#### YOUR ASSIGNMENT
If a line in the entries below includes the string "Rule", copy it out.

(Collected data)
--- START ---

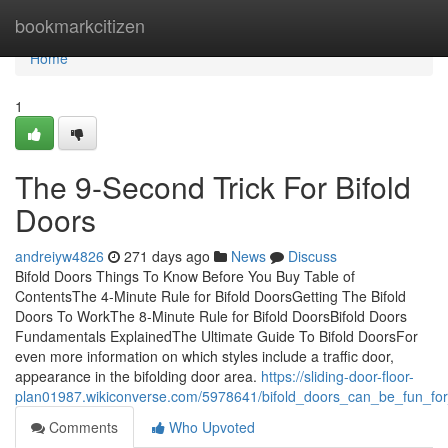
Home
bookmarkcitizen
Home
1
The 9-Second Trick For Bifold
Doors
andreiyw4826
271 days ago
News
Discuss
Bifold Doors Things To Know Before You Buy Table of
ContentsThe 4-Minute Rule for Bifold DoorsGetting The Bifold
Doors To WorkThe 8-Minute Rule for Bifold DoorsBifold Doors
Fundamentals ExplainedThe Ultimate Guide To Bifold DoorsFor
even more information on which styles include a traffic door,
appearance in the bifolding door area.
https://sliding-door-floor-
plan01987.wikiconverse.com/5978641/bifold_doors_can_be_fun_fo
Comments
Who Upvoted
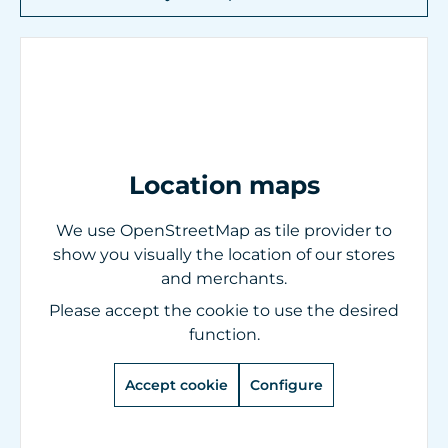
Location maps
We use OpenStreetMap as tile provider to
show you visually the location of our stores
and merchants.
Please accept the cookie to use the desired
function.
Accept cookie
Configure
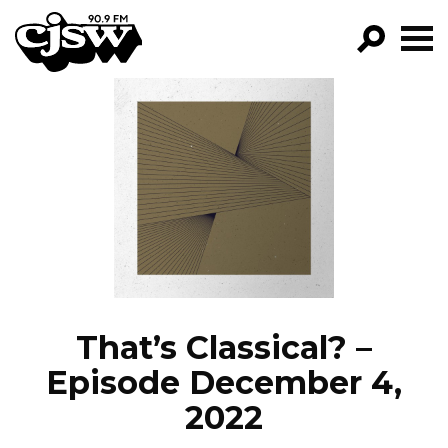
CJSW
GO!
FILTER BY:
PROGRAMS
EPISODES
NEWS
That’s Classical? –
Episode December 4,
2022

--- END ---

#### SOLUTION
ContentsThe 4-Minute Rule for Bifold DoorsGetting The Bifold
Doors To WorkThe 8-Minute Rule for Bifold DoorsBifold Doors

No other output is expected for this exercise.